The Consumerism of Christmas

By: Emmanuelle Feria

Everyone knows that the true meaning of Christmas is to buy and get gifts. Shortly after the season of Thanksgiving comes the consumerism of Christmas. Starting off this chaotic frenzy to stores and the Christmas season is Black Friday. Right after you finish eating a nice, home-cooked meal and enjoying the company of your family, you have to hurry off to the store to make sure you get all of the hottest discount items! Even earlier than Black Friday, the companies and stores you know and love get their Christmas items in so that you can begin to think about all the things you will buy, even before the month of December! It’s time to go Christmas shopping! You know what that means! Time to sprint to the store to buy gifts for your friends, family, and probably yourself! We all love



receiving gifts–not so much giving them–but giving gifts is a nice way to display appreciation and love to your friends and family.

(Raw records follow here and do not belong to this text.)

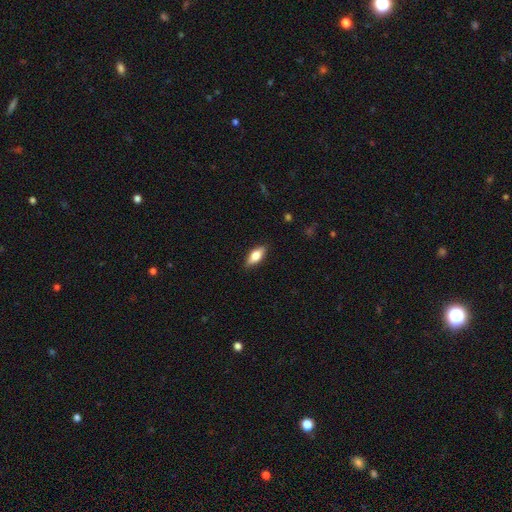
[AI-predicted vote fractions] smooth_or_featured: smooth (p=0.68) [alt: featured or disk p=0.25]
how_rounded: in between (p=0.77) [alt: cigar-shaped p=0.19]
merging: none (p=0.87) [alt: minor disturbance p=0.10]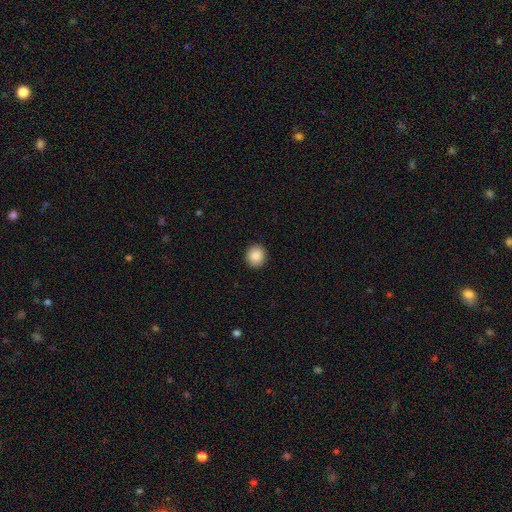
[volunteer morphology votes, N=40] smooth-or-featured: smooth: 80% | star or artifact: 12% | featured or disk: 8%
  how-rounded: round: 91% | in between: 9% | cigar-shaped: 0%
  merging: none: 89% | minor disturbance: 11% | major disturbance: 0% | merger: 0%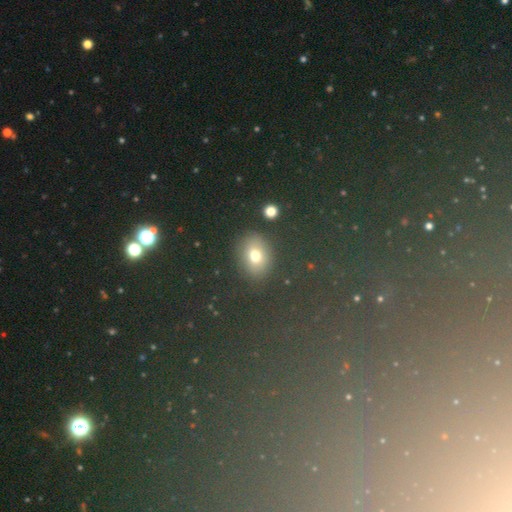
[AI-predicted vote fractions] smooth 70%, star or artifact 19%, featured or disk 11%. Down the decision tree: how rounded — in between (52%); merging — none (82%).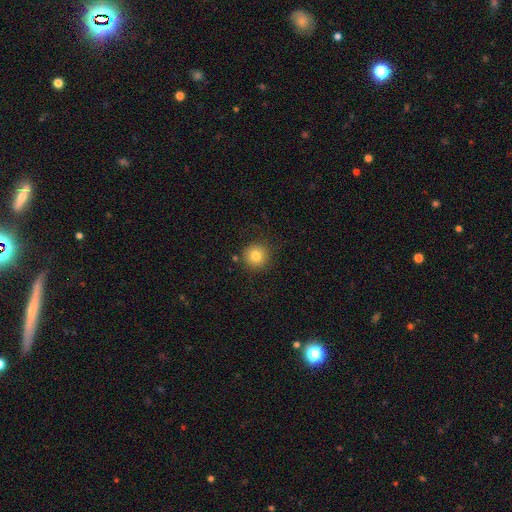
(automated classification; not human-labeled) smooth-or-featured: smooth: 81% | star or artifact: 11% | featured or disk: 8%
  how-rounded: round: 94% | in between: 5% | cigar-shaped: 1%
  merging: none: 86% | minor disturbance: 8% | major disturbance: 3% | merger: 2%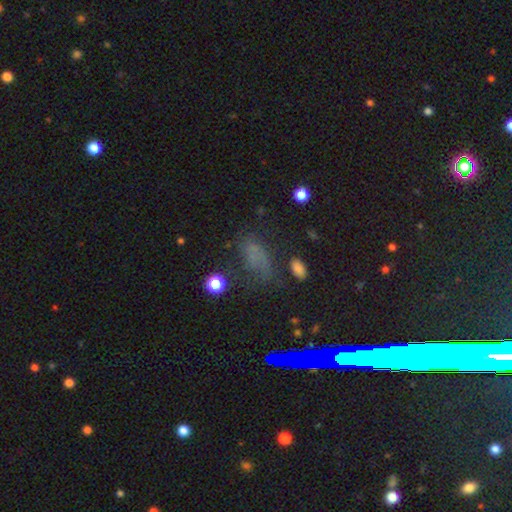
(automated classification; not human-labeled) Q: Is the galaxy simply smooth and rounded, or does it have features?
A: smooth — 48%.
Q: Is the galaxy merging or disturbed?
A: none — 49%.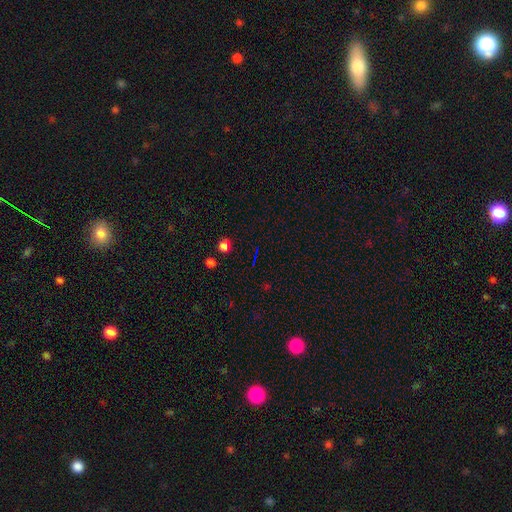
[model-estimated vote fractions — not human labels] The model was most divided on "smooth or featured": star or artifact: 60%, smooth: 31%, featured or disk: 9%.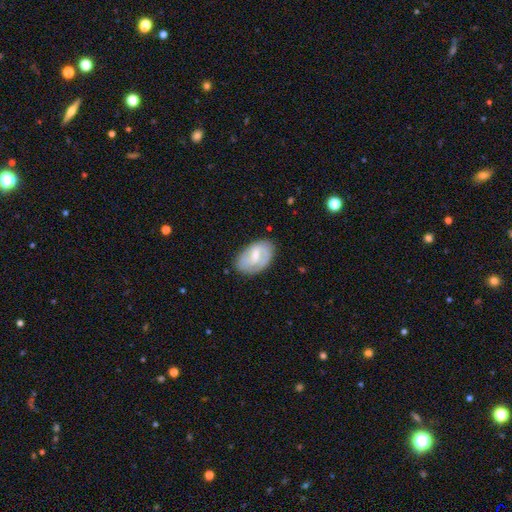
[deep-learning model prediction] Smooth or featured?
  - featured or disk: 58% *
  - smooth: 36%
  - star or artifact: 6%
Edge-on disk?
  - no: 96% *
  - yes: 4%
Bar?
  - weak: 55% *
  - no: 26%
  - strong: 18%
Spiral arms?
  - yes: 78% *
  - no: 22%
Bulge size?
  - moderate: 39% * (tied)
  - small: 39% * (tied)
  - none: 14%
  - large: 6%
  - dominant: 1%
Merging?
  - none: 69% *
  - minor disturbance: 21%
  - major disturbance: 8%
  - merger: 2%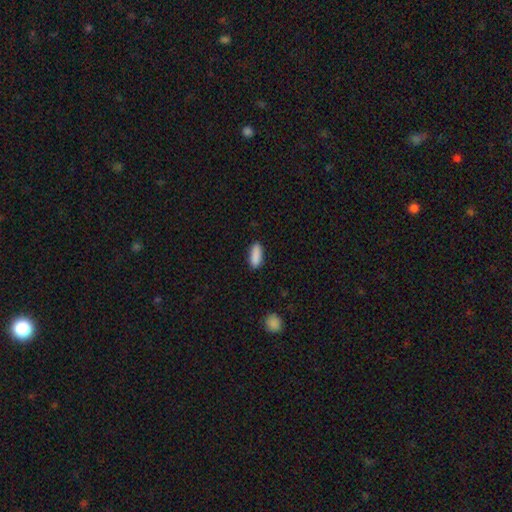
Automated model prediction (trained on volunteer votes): Smooth or featured? Predicted: smooth (p=0.89). How rounded? Predicted: in between (p=0.70). Merging? Predicted: none (p=0.86).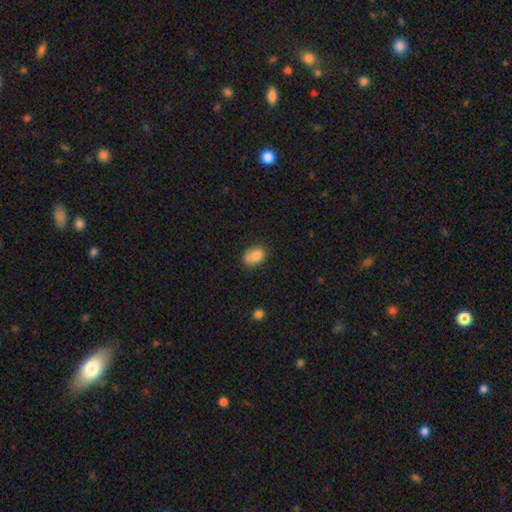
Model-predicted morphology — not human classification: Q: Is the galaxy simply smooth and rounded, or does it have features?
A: smooth — 77%.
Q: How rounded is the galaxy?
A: in between — 69%.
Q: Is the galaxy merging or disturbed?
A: none — 50%.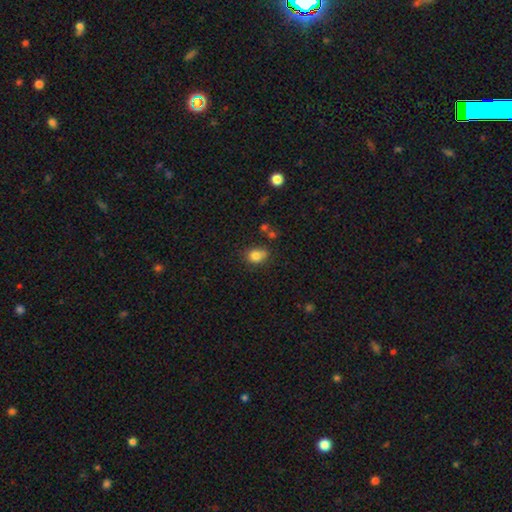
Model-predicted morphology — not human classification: Smooth or featured: smooth — 82% (star or artifact — 11%)
How rounded: round — 53% (in between — 46%)
Merging: none — 61% (minor disturbance — 25%)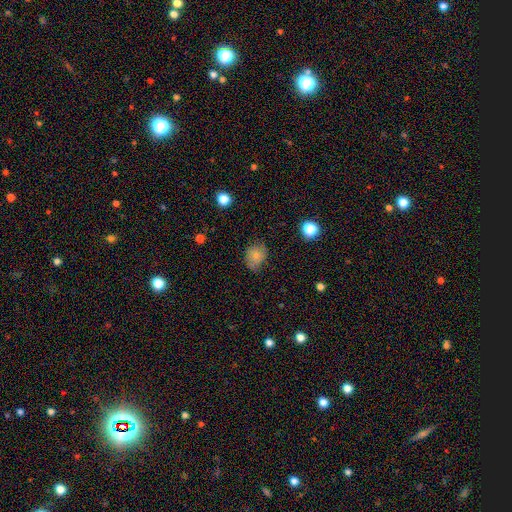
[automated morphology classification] smooth_or_featured: smooth (p=0.75) [alt: featured or disk p=0.14]
how_rounded: in between (p=0.51) [alt: round p=0.48]
merging: none (p=0.62) [alt: minor disturbance p=0.29]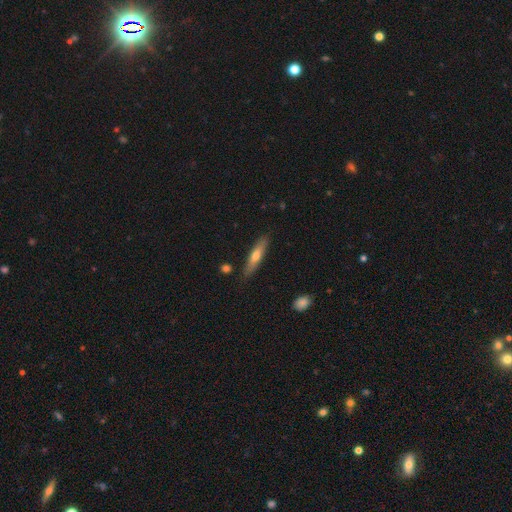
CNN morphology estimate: This appears to be a smooth galaxy with no disk features (55%) that is cigar-shaped (82%). Merging: none (85%).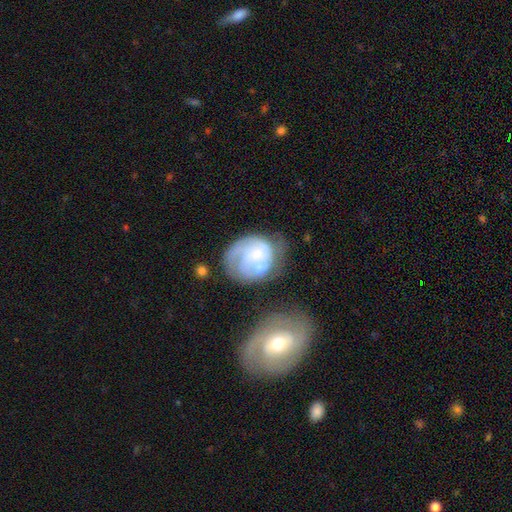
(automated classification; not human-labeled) This is likely a featured or disk galaxy (67%). It is clearly not viewed edge-on (98%). Bar: likely no (74%). Spiral arm pattern: likely yes (75%). Central bulge: likely small (60%). Merging: marginally none (36%).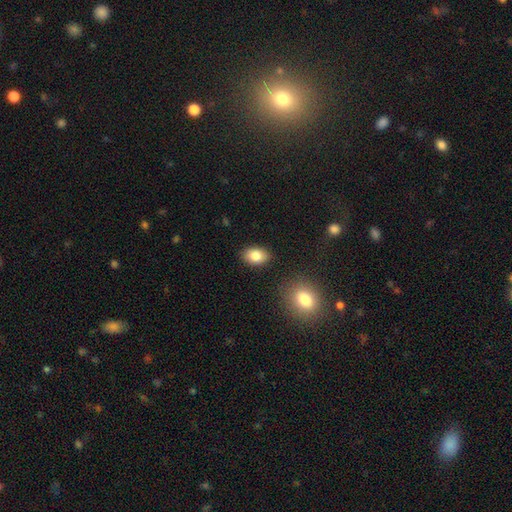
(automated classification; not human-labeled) Q: Smooth or featured?
A: smooth (84%); runner-up: featured or disk (8%)
Q: How rounded?
A: in between (85%); runner-up: round (14%)
Q: Merging?
A: none (87%); runner-up: minor disturbance (9%)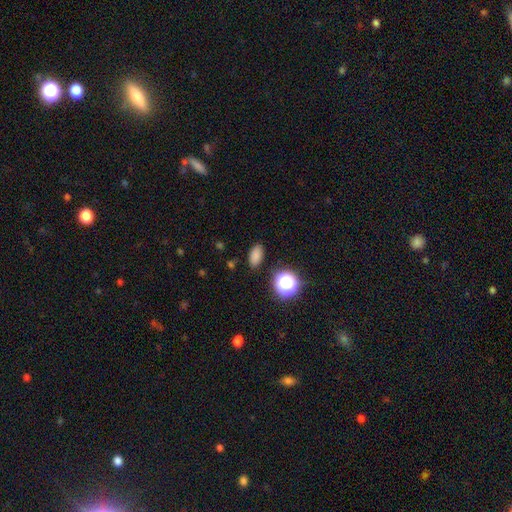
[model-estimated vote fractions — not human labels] A smooth galaxy with no disk features (80%) that is in between round and cigar-shaped (85%).

Vote fractions:
- Smooth or featured? smooth: 80% / star or artifact: 15% / featured or disk: 5%
- How rounded? in between: 85% / round: 12% / cigar-shaped: 3%
- Merging? none: 85% / minor disturbance: 10% / major disturbance: 3% / merger: 2%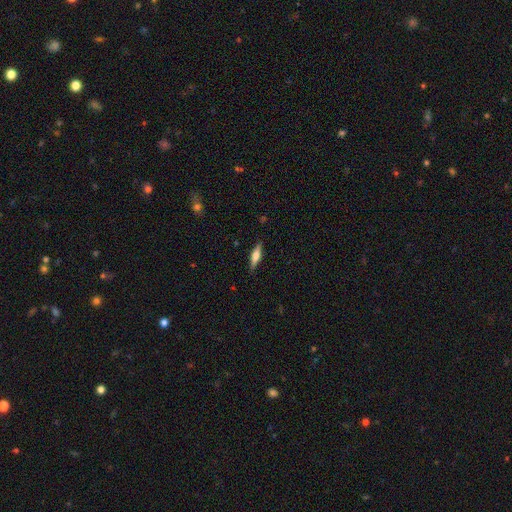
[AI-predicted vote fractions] This appears to be a smooth galaxy with no disk features (48%). Merging: none (87%).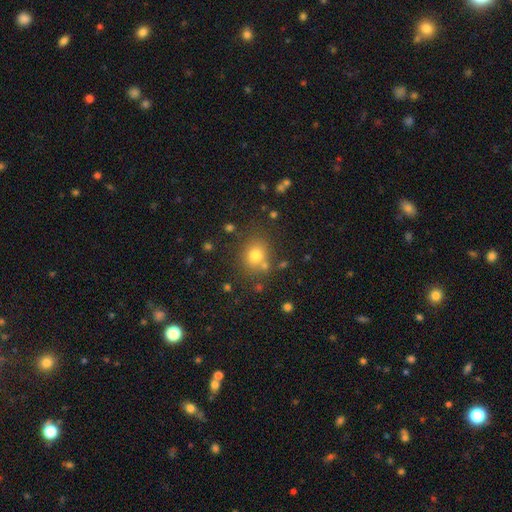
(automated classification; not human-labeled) smooth 76%, star or artifact 16%, featured or disk 9%. Down the decision tree: how rounded — round (74%); merging — none (75%).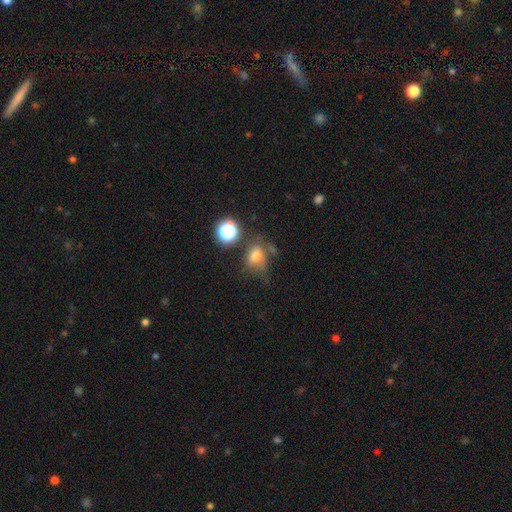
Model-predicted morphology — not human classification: Overall: smooth (68%). How rounded: in between (57%; round 41%). Merging: none (44%; minor disturbance 26%).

However, in the midst of this family-oriented holiday and winter celebration, we often get caught up in the consumerism associated with it. Over time America has gained a reputation for being a highly consumerist nation and the birthplace of many leading companies. The American economy is also highly reliant on these leading companies and businesses, so it is necessary for them to make a profit, and encourage the public as much as they can to buy from their company. It is not by nature an evil intention. However, with the vast array of companies, businesses, and stores competing for the public’s money and their publicity, they become too focused and too motivated to make money off of their customers. They will do almost anything to grab the interest- and the cash- of their customers. They trick us into squandering our money, wasting it away on materialistic and unimportant items. To contrast, not all items that can be bought from a store are wasteful spending. Stores do sell helpful items that make life easier. Items that can be bought can have an incredible impact on the people that buy them– for instance, books. Books have the potential to have an incredible impact on their readers. However, most people tend to spend their money on less useful items.

The reinforcement of consumerism culture and the tradition of Christmas consumerism



is Santa Claus. This light-hearted, rosy-cheeked figure is the paragon of Christmas spirit. He is generous and seeks to make children happy. However, the only way that he seeks to “make them happy” and “spread Christmas cheer” is by sending them gifts and riding over rooftops, chanting, “ho, ho, ho!” He isn’t very realistic, and represents a more abstract idea. He doesn’t encourage children to give gifts to each other, and help those in need. Every Christmas, children expect to get the perfect gifts from Santa, not being encouraged to give gifts to others as well. While Santa Claus is a generous figure, he doesn’t really encourage others to be generous. He only expects children to “spread the Christmas cheer,” “be nice,” and believe in his existence. Those are pretty low standards, considering that this so-called Santa prepares gifts and delivers them to children every single year, expecting them only to “be nice” when he has done so much for them. There is no guarantee whatsoever that children all around the world will “be nice” and that he would be able to “see them when they’re sleeping” and “know when they’re awake” as the well-known Christmas song goes. Also, how on earth would an obese, diabetic old man be able to live for so long and still have the will and physical ability to transport gifts to children? How would this man be able to survive on milk and cookies? As nice of a thought as this is, it just isn’t very realistic or possible. Santa could, more controversially, represent consumerism. When the time comes and children choose to no longer believe in him, they go to the store and buy gifts for themselves, and sometimes for their friends and family.                    

Another issue is that many gifts that are bought and given during Christmas end up in landfills shortly after. Further, plastic or glass gifts can end up on coastlines, and in the ocean. Consumerism itself isn’t negative, but its influence can have a negative impact on people.  It isn’t shameful to buy things, and people should not be ashamed of consumerism. Conscious consumerism can be beneficial. Buying ethical gifts that give back to the environment are good, and so are gifts that are practical, durable, and sustainable. Conscious consumerism can use the public’s urge to buy things for a good cause. For instance, a company called “4ocean” funds ocean cleanups and uses the plastic collected from those cleanups to create bracelets. The public can then buy these bracelets and feel good, knowing that their purchase of the bracelet cleared one pound of plastic from the ocean and its coastlines. This company also offers other products that buyers can feel good about and know their purchase is going to a good cause. As Christmas is approaching, we must remember its importance, and not get caught up in the consumerism that so often surrounds it.